■ Exercise instructions
Although the records contain pictures, none belong in the copy: restate word for word only the lines from the one with "which is a contradiction" through the one with "0.8201 (0.1161) |", both included.

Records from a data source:
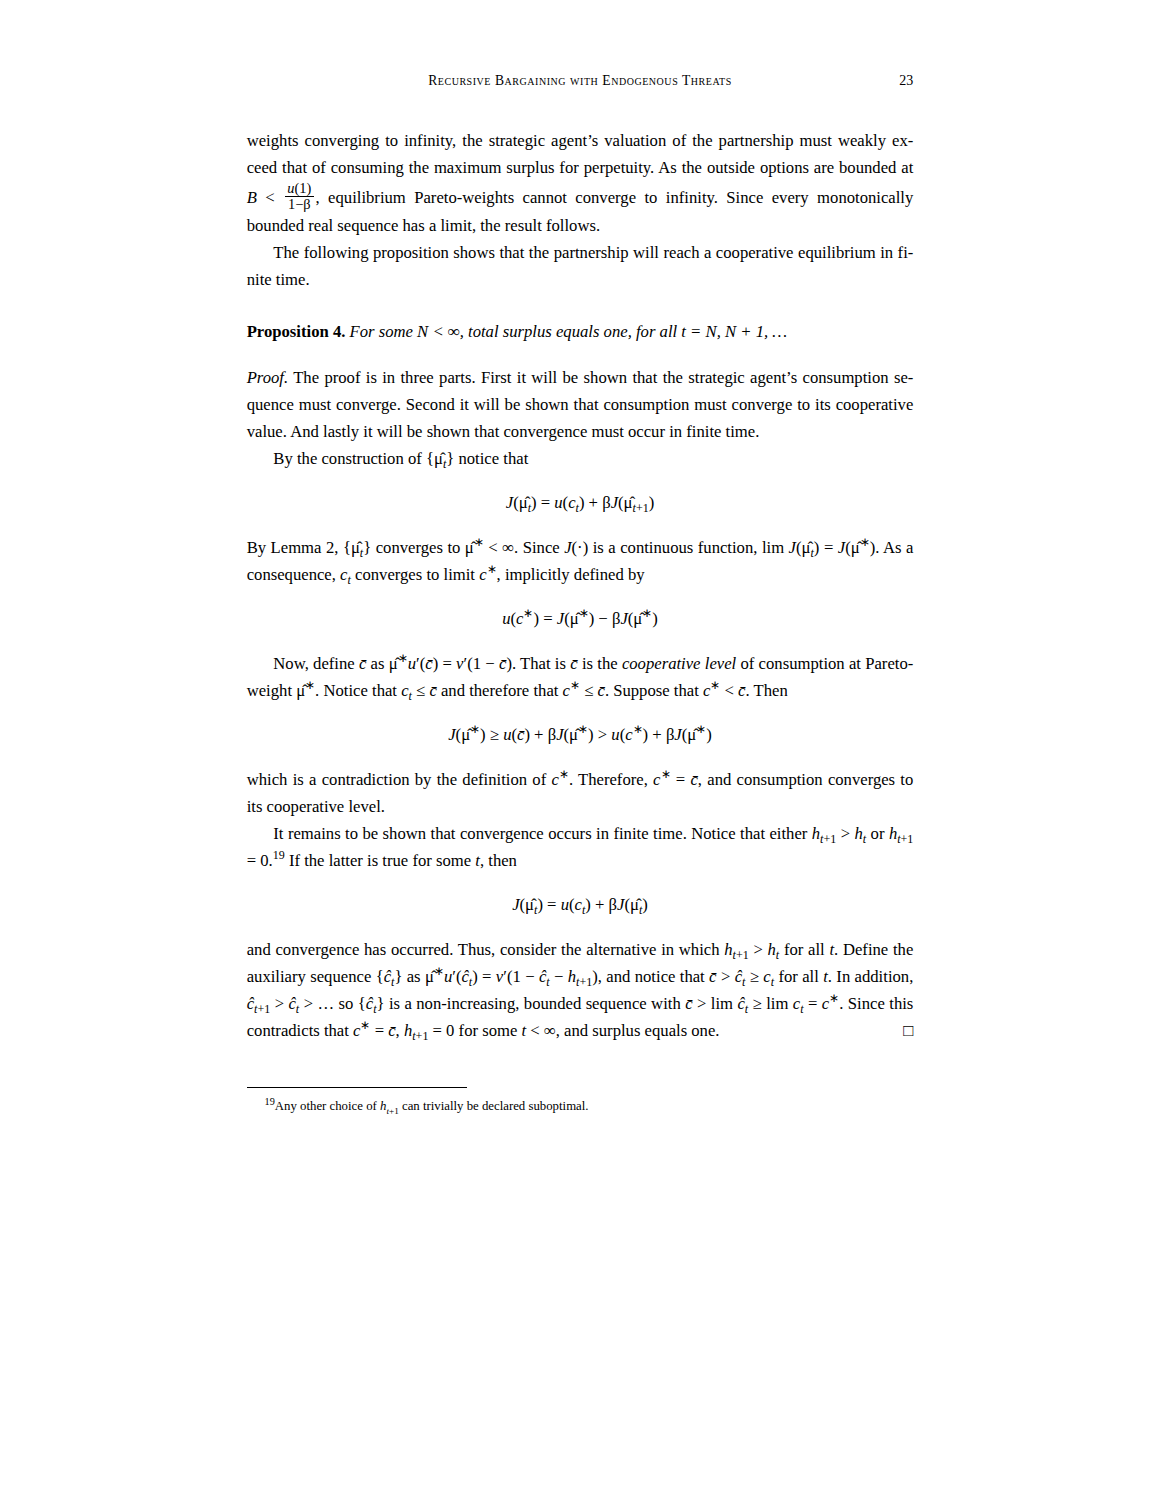Recursive Bargaining with Endogenous Threats 23
weights converging to infinity, the strategic agent’s valuation of the partnership must weakly exceed that of consuming the maximum surplus for perpetuity. As the outside options are bounded at B < u(1) 1−β, equilibrium Pareto-weights cannot converge to infinity. Since every monotonically bounded real sequence has a limit, the result follows.
The following proposition shows that the partnership will reach a cooperative equilibrium in finite time.
Proposition 4. For some N < ∞, total surplus equals one, for all t = N, N + 1, …
Proof. The proof is in three parts. First it will be shown that the strategic agent’s consumption sequence must converge. Second it will be shown that consumption must converge to its cooperative value. And lastly it will be shown that convergence must occur in finite time.
By the construction of {μ̂t} notice that
J(μ̂t) = u(ct) + βJ(μ̂t+1)
By Lemma 2, {μ̂t} converges to μ̂∗ < ∞. Since J(·) is a continuous function, lim J(μ̂t) = J(μ̂∗). As a consequence, ct converges to limit c∗, implicitly defined by
u(c∗) = J(μ̂∗) − βJ(μ̂∗)
Now, define c̄ as μ̂∗u′(c̄) = v′(1 − c̄). That is c̄ is the cooperative level of consumption at Pareto-weight μ̂∗. Notice that ct ≤ c̄ and therefore that c∗ ≤ c̄. Suppose that c∗ < c̄. Then
J(μ̂∗) ≥ u(c̄) + βJ(μ̂∗) > u(c∗) + βJ(μ̂∗)
which is a contradiction by the definition of c∗. Therefore, c∗ = c̄, and consumption converges to its cooperative level.
It remains to be shown that convergence occurs in finite time. Notice that either ht+1 > ht or ht+1 = 0.19 If the latter is true for some t, then
J(μ̂t) = u(ct) + βJ(μ̂t)
and convergence has occurred. Thus, consider the alternative in which ht+1 > ht for all t. Define the auxiliary sequence {ĉt} as μ̂∗u′(ĉt) = v′(1 − ĉt − ht+1), and notice that c̄ > ĉt ≥ ct for all t. In addition, ĉt+1 > ĉt > … so {ĉt} is a non-increasing, bounded sequence with c̄ > lim ĉt ≥ lim ct = c∗. Since this contradicts that c∗ = c̄, ht+1 = 0 for some t < ∞, and surplus equals one. □
19Any other choice of ht+1 can trivially be declared suboptimal.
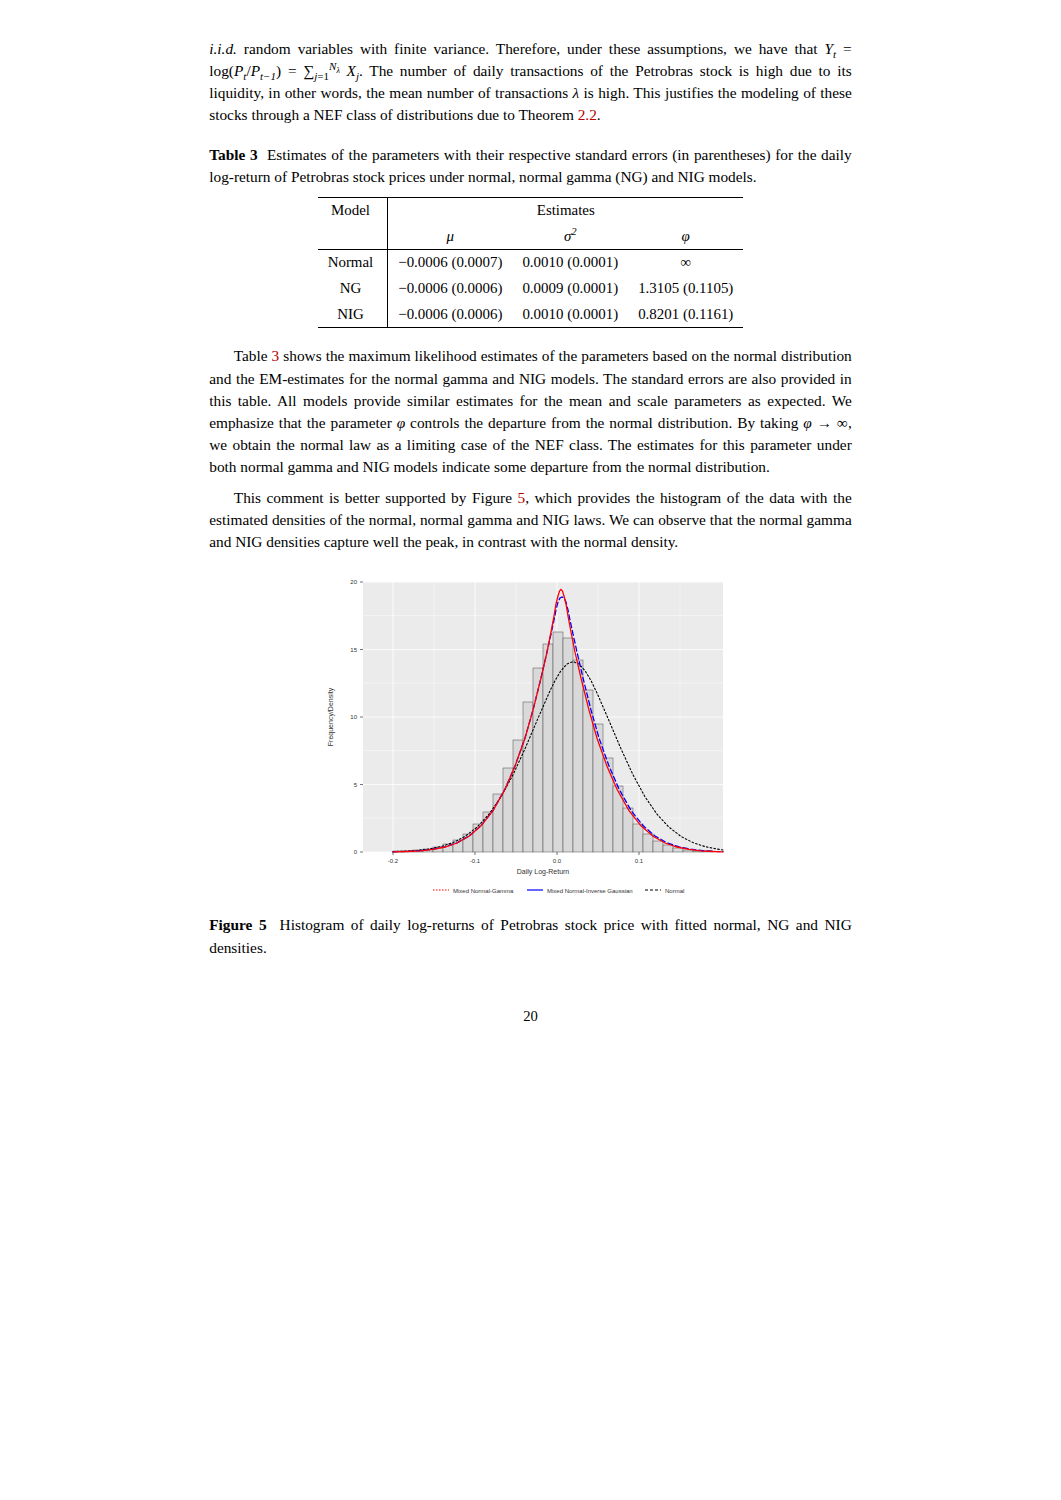i.i.d. random variables with finite variance. Therefore, under these assumptions, we have that Yt = log(Pt/Pt−1) = ∑j=1Nλ Xj. The number of daily transactions of the Petrobras stock is high due to its liquidity, in other words, the mean number of transactions λ is high. This justifies the modeling of these stocks through a NEF class of distributions due to Theorem 2.2.
Table 3 Estimates of the parameters with their respective standard errors (in parentheses) for the daily log-return of Petrobras stock prices under normal, normal gamma (NG) and NIG models.
| Model | Estimates |
| | μ | σ 2 | φ |
| Normal | −0.0006 (0.0007) | 0.0010 (0.0001) | ∞ |
| NG | −0.0006 (0.0006) | 0.0009 (0.0001) | 1.3105 (0.1105) |
| NIG | −0.0006 (0.0006) | 0.0010 (0.0001) | 0.8201 (0.1161) |
Table 3 shows the maximum likelihood estimates of the parameters based on the normal distribution and the EM-estimates for the normal gamma and NIG models. The standard errors are also provided in this table. All models provide similar estimates for the mean and scale parameters as expected. We emphasize that the parameter φ controls the departure from the normal distribution. By taking φ → ∞, we obtain the normal law as a limiting case of the NEF class. The estimates for this parameter under both normal gamma and NIG models indicate some departure from the normal distribution.
This comment is better supported by Figure 5, which provides the histogram of the data with the estimated densities of the normal, normal gamma and NIG laws. We can observe that the normal gamma and NIG densities capture well the peak, in contrast with the normal density.
-0.2 -0.1 0.0 0.1 0 5 10 15 20 Daily Log-Return Frequency/Density Mixed Normal-Gamma Mixed Normal-Inverse Gaussian Normal
Figure 5 Histogram of daily log-returns of Petrobras stock price with fitted normal, NG and NIG densities.
20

■ Task solution
which is a contradiction by the definition of c∗. Therefore, c∗ = c̄, and consumption converges to its cooperative level.
It remains to be shown that convergence occurs in finite time. Notice that either ht+1 > ht or ht+1 = 0.19 If the latter is true for some t, then
J(μ̂t) = u(ct) + βJ(μ̂t)
and convergence has occurred. Thus, consider the alternative in which ht+1 > ht for all t. Define the auxiliary sequence {ĉt} as μ̂∗u′(ĉt) = v′(1 − ĉt − ht+1), and notice that c̄ > ĉt ≥ ct for all t. In addition, ĉt+1 > ĉt > … so {ĉt} is a non-increasing, bounded sequence with c̄ > lim ĉt ≥ lim ct = c∗. Since this contradicts that c∗ = c̄, ht+1 = 0 for some t < ∞, and surplus equals one. □
19Any other choice of ht+1 can trivially be declared suboptimal.
i.i.d. random variables with finite variance. Therefore, under these assumptions, we have that Yt = log(Pt/Pt−1) = ∑j=1Nλ Xj. The number of daily transactions of the Petrobras stock is high due to its liquidity, in other words, the mean number of transactions λ is high. This justifies the modeling of these stocks through a NEF class of distributions due to Theorem 2.2.
Table 3 Estimates of the parameters with their respective standard errors (in parentheses) for the daily log-return of Petrobras stock prices under normal, normal gamma (NG) and NIG models.
| Model | Estimates |
| | μ | σ 2 | φ |
| Normal | −0.0006 (0.0007) | 0.0010 (0.0001) | ∞ |
| NG | −0.0006 (0.0006) | 0.0009 (0.0001) | 1.3105 (0.1105) |
| NIG | −0.0006 (0.0006) | 0.0010 (0.0001) | 0.8201 (0.1161) |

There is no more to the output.